DASDAE / dascore

A python library for distributed fiber optic sensing
Other
71 stars 16 forks source link

DASCore fails to read training data for phasenet DAS #409

Closed d-chambers closed 1 month ago

d-chambers commented 1 month ago

Description

@Shihao-Yuan reported that DASCore has issues reading some of the files associated with the phasenet DAS training data found here. We need to look into it more.

Versions

d-chambers commented 1 month ago

After some quick digging, I noticed that the Eureka data are in prodml and the Ridgecrest data are a custom format described here.

We could technically support the custom format. The only hangup is that the distance values for the cable are not provided, and there are other missing metadata (such as the gauge length) we might want. We could just assume the fiber distance starts at 0 I guess 🤷🏻.

I also found an issue in getting the metadata from prodml files likely introduced in #394. Currently, metadata like gauge length are not found due to this issue.

d-chambers commented 1 month ago

For the Ridgecrest data, @Shihao-Yuan mentioned the DAS data didn't look "right", and so there was some concern the data were being scrambled in some way.
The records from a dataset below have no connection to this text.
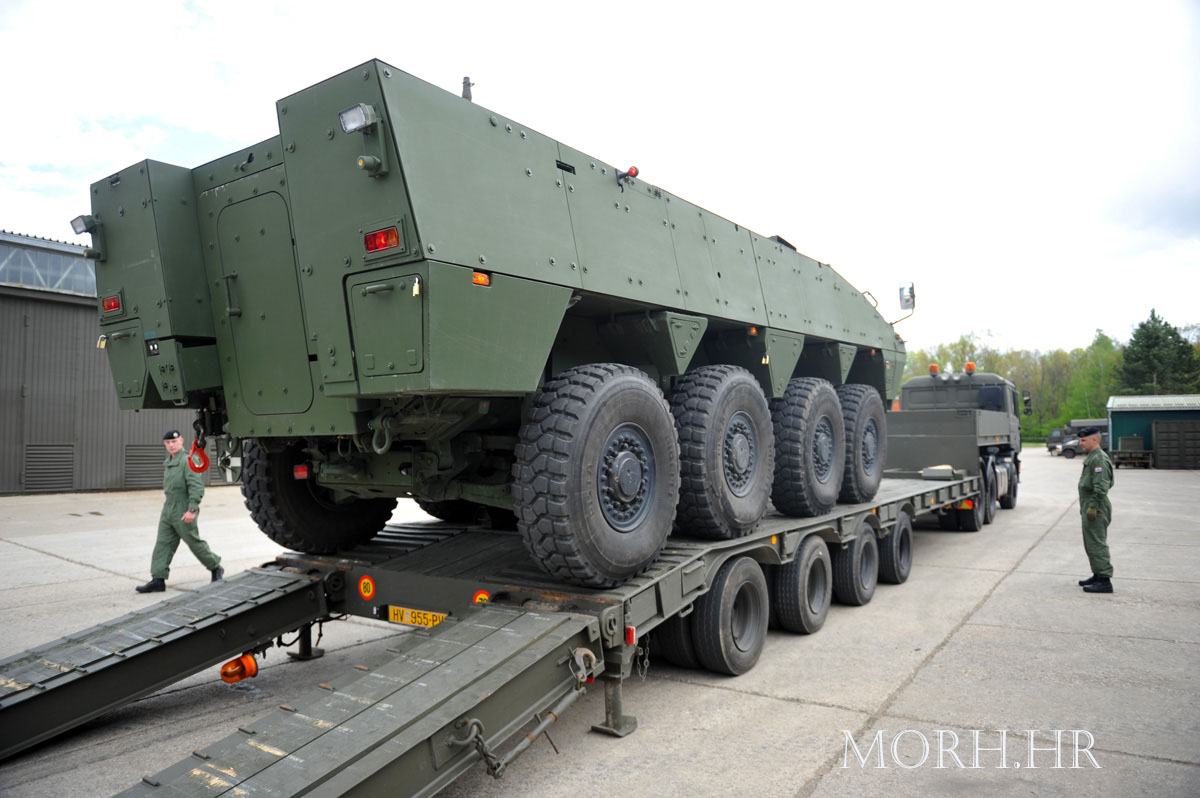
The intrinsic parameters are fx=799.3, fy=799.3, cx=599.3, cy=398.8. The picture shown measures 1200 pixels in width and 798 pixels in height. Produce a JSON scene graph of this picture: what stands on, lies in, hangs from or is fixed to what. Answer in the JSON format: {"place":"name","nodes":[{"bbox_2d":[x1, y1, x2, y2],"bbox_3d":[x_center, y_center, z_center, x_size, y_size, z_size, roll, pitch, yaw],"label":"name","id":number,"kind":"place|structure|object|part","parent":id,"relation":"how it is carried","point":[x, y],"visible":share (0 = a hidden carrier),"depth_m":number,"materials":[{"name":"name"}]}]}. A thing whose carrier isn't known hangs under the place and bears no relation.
{"place":"outdoors","nodes":[
{"label":"outdoors","id":0,"kind":"place"},
{"bbox_2d":[0,227,239,496],"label":"warehouse","id":1,"kind":"structure","parent":0,"point":[17,473],"materials":[{"name":"grey metal"}]},
{"bbox_2d":[0,238,93,295],"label":"window","id":2,"kind":"structure","parent":1,"relation":"in","point":[15,278],"depth_m":22.01,"materials":[{"name":"glass"}]},
{"bbox_2d":[23,443,74,491],"bbox_3d":[-14.701,1.798,21.235,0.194,1.334,1.216,-2,-2,35],"label":"vent","id":3,"kind":"object","parent":1,"relation":"in","point":[31,457],"visible":0.9,"depth_m":21.26,"materials":[{"name":"grey metal"}]},
{"bbox_2d":[123,443,164,488],"bbox_3d":[-12.869,1.902,22.955,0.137,1.300,1.459,-2,-2,35],"label":"vent","id":4,"kind":"object","parent":1,"relation":"in","point":[151,478],"visible":0.65,"depth_m":22.77,"materials":[{"name":"grey metal"}]},
{"bbox_2d":[0,0,1198,366],"label":"sky","id":5,"kind":"structure","parent":0,"point":[304,82],"materials":[{"name":"white"}]},
{"bbox_2d":[0,449,1199,797],"label":"concrete pavement","id":6,"kind":"structure","parent":0,"point":[996,601],"materials":[{"name":"grey concrete"}]},
{"bbox_2d":[140,428,224,591],"bbox_3d":[-4.409,1.135,8.455,0.719,1.655,0.631,-1,-2,24],"label":"man","id":7,"kind":"object","parent":6,"relation":"on","point":[167,524],"visible":0.91,"depth_m":8.27},
{"bbox_2d":[0,464,981,797],"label":"flatbed trailer","id":8,"kind":"object","parent":6,"relation":"on","point":[886,503],"visible":0.84,"depth_m":4.33,"materials":[{"name":"metal"}]},
{"bbox_2d":[220,652,259,683],"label":"warning light","id":9,"kind":"object","parent":8,"relation":"attached to","point":[224,673],"visible":0.88,"depth_m":4.93,"materials":[{"name":"orange plastic"}]},
{"bbox_2d":[358,574,375,599],"bbox_3d":[-1.572,1.264,5.389,0.160,0.173,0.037,-2,-2,35],"label":"sticker","id":10,"kind":"object","parent":8,"relation":"attached to","point":[369,587],"visible":0.97,"depth_m":5.38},
{"bbox_2d":[387,605,446,627],"bbox_3d":[-1.181,1.416,5.160,0.520,0.135,0.060,-2,-2,35],"label":"license plate","id":11,"kind":"object","parent":8,"relation":"attached to","point":[437,620],"visible":0.72,"depth_m":5.15,"materials":[{"name":"yellow metal"}]},
{"bbox_2d":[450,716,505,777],"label":"chain","id":12,"kind":"object","parent":8,"relation":"attached to","point":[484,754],"visible":0.85,"depth_m":3.26,"materials":[{"name":"grey metal"}]},
{"bbox_2d":[472,589,490,604],"bbox_3d":[-0.682,1.160,4.607,0.123,0.135,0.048,-2,-2,35],"label":"warning sticker","id":13,"kind":"object","parent":8,"relation":"attached to","point":[482,599],"visible":0.67,"depth_m":4.59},
{"bbox_2d":[78,53,910,589],"bbox_3d":[0.421,-0.367,7.436,2.867,2.743,8.701,-2,-2,35],"label":"armored vehicle","id":14,"kind":"object","parent":8,"relation":"on","point":[398,159],"visible":0.88,"depth_m":4.47,"materials":[{"name":"green metal"}]},
{"bbox_2d":[69,214,94,235],"bbox_3d":[-3.073,-1.044,4.794,0.170,0.113,0.129,-2,-2,35],"label":"work light","id":15,"kind":"object","parent":14,"relation":"attached to","point":[76,229],"visible":0.69,"depth_m":4.76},
{"bbox_2d":[102,293,121,313],"bbox_3d":[-2.991,-0.590,4.932,0.210,0.112,0.086,-2,-2,35],"label":"tail light","id":16,"kind":"object","parent":14,"relation":"attached to","point":[109,305],"visible":0.67,"depth_m":4.88,"materials":[{"name":"red plastic"}]},
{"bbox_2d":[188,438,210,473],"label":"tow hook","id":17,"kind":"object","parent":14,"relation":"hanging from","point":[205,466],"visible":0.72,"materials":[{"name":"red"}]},
{"bbox_2d":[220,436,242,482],"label":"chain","id":18,"kind":"object","parent":14,"relation":"hanging from","point":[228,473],"visible":0.76,"depth_m":4.77,"materials":[{"name":"metal"}]},
{"label":"access door","id":19,"kind":"part","parent":14,"relation":"part of","materials":[{"name":"green metal"}]},
{"bbox_2d":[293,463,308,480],"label":"tail light","id":20,"kind":"object","parent":14,"relation":"attached to","point":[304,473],"visible":0.9,"depth_m":5.44,"materials":[{"name":"red plastic"}]},
{"bbox_2d":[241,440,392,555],"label":"wheel","id":21,"kind":"object","parent":14,"relation":"attached to","point":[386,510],"visible":0.46,"depth_m":6.17,"materials":[{"name":"black rubber"}]},
{"bbox_2d":[339,103,375,133],"bbox_3d":[-1.078,-1.260,3.601,0.163,0.115,0.147,-2,-2,35],"label":"work light","id":22,"kind":"object","parent":14,"relation":"attached to","point":[362,122],"visible":0.89,"depth_m":3.57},
{"bbox_2d":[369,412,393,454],"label":"shackle","id":23,"kind":"object","parent":14,"relation":"hanging from","point":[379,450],"visible":0.86,"depth_m":4.05,"materials":[{"name":"green metal"}]},
{"bbox_2d":[363,224,400,254],"bbox_3d":[-0.997,-0.734,3.685,0.243,0.120,0.105,-2,-2,35],"label":"tail light","id":24,"kind":"object","parent":14,"relation":"attached to","point":[383,245],"visible":0.69,"depth_m":3.64,"materials":[{"name":"red plastic"}]},
{"bbox_2d":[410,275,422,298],"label":"padlock","id":25,"kind":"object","parent":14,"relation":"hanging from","point":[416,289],"visible":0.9,"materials":[{"name":"gold metal"}]},
{"bbox_2d":[461,76,473,101],"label":"antenna","id":26,"kind":"object","parent":14,"relation":"on","point":[468,96],"visible":0.37,"depth_m":5.17,"materials":[{"name":"grey metal"}]},
{"bbox_2d":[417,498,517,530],"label":"wheel","id":27,"kind":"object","parent":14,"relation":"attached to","point":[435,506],"visible":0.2,"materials":[{"name":"black rubber"}]},
{"bbox_2d":[471,270,490,286],"bbox_3d":[-0.590,-0.591,3.927,0.063,0.073,0.122,-2,-2,35],"label":"marker light","id":28,"kind":"object","parent":14,"relation":"attached to","point":[475,280],"visible":0.6,"depth_m":3.91,"materials":[{"name":"orange plastic"}]},
{"bbox_2d":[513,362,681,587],"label":"wheel","id":29,"kind":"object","parent":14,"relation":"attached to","point":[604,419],"visible":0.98,"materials":[{"name":"black rubber"}]},
{"bbox_2d":[615,164,638,190],"bbox_3d":[0.184,-1.494,5.384,0.188,0.171,0.125,-2,-2,35],"label":"marker light","id":30,"kind":"object","parent":14,"relation":"attached to","point":[632,168],"visible":0.8,"depth_m":5.34,"materials":[{"name":"red plastic"}]},
{"label":"marker light","id":31,"kind":"part","parent":14,"relation":"part of","materials":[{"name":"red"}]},
{"bbox_2d":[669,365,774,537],"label":"wheel","id":32,"kind":"object","parent":14,"relation":"attached to","point":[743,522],"visible":0.97,"depth_m":5.65,"materials":[{"name":"black rubber"}]},
{"bbox_2d":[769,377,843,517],"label":"wheel","id":33,"kind":"object","parent":14,"relation":"attached to","point":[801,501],"visible":0.96,"depth_m":6.89,"materials":[{"name":"black rubber"}]},
{"bbox_2d":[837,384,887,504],"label":"wheel","id":34,"kind":"object","parent":14,"relation":"attached to","point":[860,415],"visible":0.71,"depth_m":8.21,"materials":[{"name":"black rubber"}]},
{"bbox_2d":[893,282,916,325],"bbox_3d":[4.051,-1.237,10.681,0.378,0.620,0.208,-2,-2,35],"label":"side mirror","id":35,"kind":"object","parent":14,"relation":"attached to","point":[907,301],"visible":0.86,"depth_m":10.59,"materials":[{"name":"mirror"}]},
{"label":"mirror","id":36,"kind":"part","parent":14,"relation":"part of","materials":[{"name":"mirror"}]},
{"bbox_2d":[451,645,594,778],"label":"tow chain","id":37,"kind":"object","parent":8,"relation":"attached to","point":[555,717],"visible":0.9,"depth_m":3.42,"materials":[{"name":"metal"}]},
{"bbox_2d":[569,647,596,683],"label":"hook","id":38,"kind":"object","parent":8,"relation":"attached to","point":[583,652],"visible":0.78,"depth_m":3.91,"materials":[{"name":"metal"}]},
{"bbox_2d":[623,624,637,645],"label":"marker light","id":39,"kind":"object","parent":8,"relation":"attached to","point":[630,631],"visible":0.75,"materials":[{"name":"red plastic"}]},
{"bbox_2d":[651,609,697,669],"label":"wheel","id":40,"kind":"object","parent":8,"relation":"attached to","point":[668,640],"visible":0.27,"depth_m":5.55,"materials":[{"name":"black rubber"}]},
{"bbox_2d":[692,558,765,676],"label":"wheel","id":41,"kind":"object","parent":8,"relation":"attached to","point":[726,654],"visible":0.97,"depth_m":5.47,"materials":[{"name":"black rubber"}]},
{"bbox_2d":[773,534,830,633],"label":"wheel","id":42,"kind":"object","parent":8,"relation":"attached to","point":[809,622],"visible":0.96,"depth_m":6.48,"materials":[{"name":"black rubber"}]},
{"bbox_2d":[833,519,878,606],"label":"wheel","id":43,"kind":"object","parent":8,"relation":"attached to","point":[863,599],"visible":0.92,"depth_m":7.49,"materials":[{"name":"rubber"}]},
{"bbox_2d":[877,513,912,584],"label":"wheel","id":44,"kind":"object","parent":8,"relation":"attached to","point":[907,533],"visible":0.9,"depth_m":8.56,"materials":[{"name":"black rubber"}]},
{"bbox_2d":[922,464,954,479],"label":"box","id":45,"kind":"object","parent":8,"relation":"on","point":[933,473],"visible":0.93,"depth_m":11.98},
{"bbox_2d":[885,367,1024,528],"bbox_3d":[6.695,0.901,15.939,2.506,2.736,7.895,-2,-2,35],"label":"truck","id":46,"kind":"object","parent":6,"relation":"on","point":[914,387],"visible":0.6,"depth_m":14.67,"materials":[{"name":"metal"}]},
{"bbox_2d":[928,363,938,375],"bbox_3d":[7.208,-0.626,17.214,0.232,0.278,0.275,-2,-2,35],"label":"beacon light","id":47,"kind":"object","parent":46,"relation":"on","point":[933,368],"visible":0.91,"depth_m":17.13,"materials":[{"name":"orange plastic"}]},
{"bbox_2d":[964,361,975,374],"bbox_3d":[8.058,-0.678,17.372,0.264,0.308,0.321,-2,-2,35],"label":"beacon light","id":48,"kind":"object","parent":46,"relation":"on","point":[968,366],"visible":0.93,"depth_m":17.28,"materials":[{"name":"orange plastic"}]},
{"bbox_2d":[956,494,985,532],"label":"wheel","id":49,"kind":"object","parent":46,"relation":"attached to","point":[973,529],"visible":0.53,"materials":[{"name":"black rubber"}]},
{"bbox_2d":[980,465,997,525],"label":"wheel","id":50,"kind":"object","parent":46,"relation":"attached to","point":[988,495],"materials":[{"name":"black rubber"}]},
{"bbox_2d":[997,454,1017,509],"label":"wheel","id":51,"kind":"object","parent":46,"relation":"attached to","point":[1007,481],"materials":[{"name":"black rubber"}]},
{"bbox_2d":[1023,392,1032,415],"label":"side mirror","id":52,"kind":"object","parent":46,"relation":"attached to","point":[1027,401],"visible":0.76,"depth_m":20.04,"materials":[{"name":"black mirror"}]},
{"bbox_2d":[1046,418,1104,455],"label":"vehicle","id":53,"kind":"object","parent":6,"relation":"on","point":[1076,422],"visible":0.36,"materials":[{"name":"grey metal"}]},
{"bbox_2d":[1076,427,1115,592],"bbox_3d":[5.221,1.131,8.371,0.422,1.668,0.654,-1,-2,25],"label":"man","id":54,"kind":"object","parent":6,"relation":"on","point":[1090,478],"visible":0.97,"depth_m":8.22},
{"bbox_2d":[1112,433,1152,468],"bbox_3d":[22.677,2.233,34.173,1.347,1.369,3.890,-2,-2,35],"label":"trailer","id":55,"kind":"object","parent":6,"relation":"on","point":[1133,438],"visible":0.85,"depth_m":33.56,"materials":[{"name":"metal"}]},
{"bbox_2d":[1151,419,1199,469],"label":"container","id":56,"kind":"object","parent":6,"relation":"on","point":[1163,436],"visible":0.99,"depth_m":31.25,"materials":[{"name":"metal"}]},
{"bbox_2d":[1106,394,1199,466],"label":"green shed","id":57,"kind":"structure","parent":0,"point":[1114,403],"depth_m":36.35,"materials":[{"name":"metal"}]},
{"label":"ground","id":58,"kind":"structure","parent":0},
{"bbox_2d":[895,330,1124,440],"label":"tree line","id":59,"kind":"object","parent":58,"relation":"on","point":[1015,361],"visible":0.37,"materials":[{"name":"green plant"}]},
{"bbox_2d":[1115,309,1199,395],"label":"tree","id":60,"kind":"object","parent":58,"relation":"on","point":[1142,326],"visible":0.72,"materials":[{"name":"green plant"}]}
]}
Plotting one of the files we get:

image

but this is similar to to what this notebook gets, so I think we are just seeing common-mode noise.

doing a high pass filter improves the image:

image

so after fixing the attribute issue above, I think we are ok for the prodml files.

d-chambers commented 1 month ago

Closed for now by #410, but we may implement read support for the custom DAS format later on.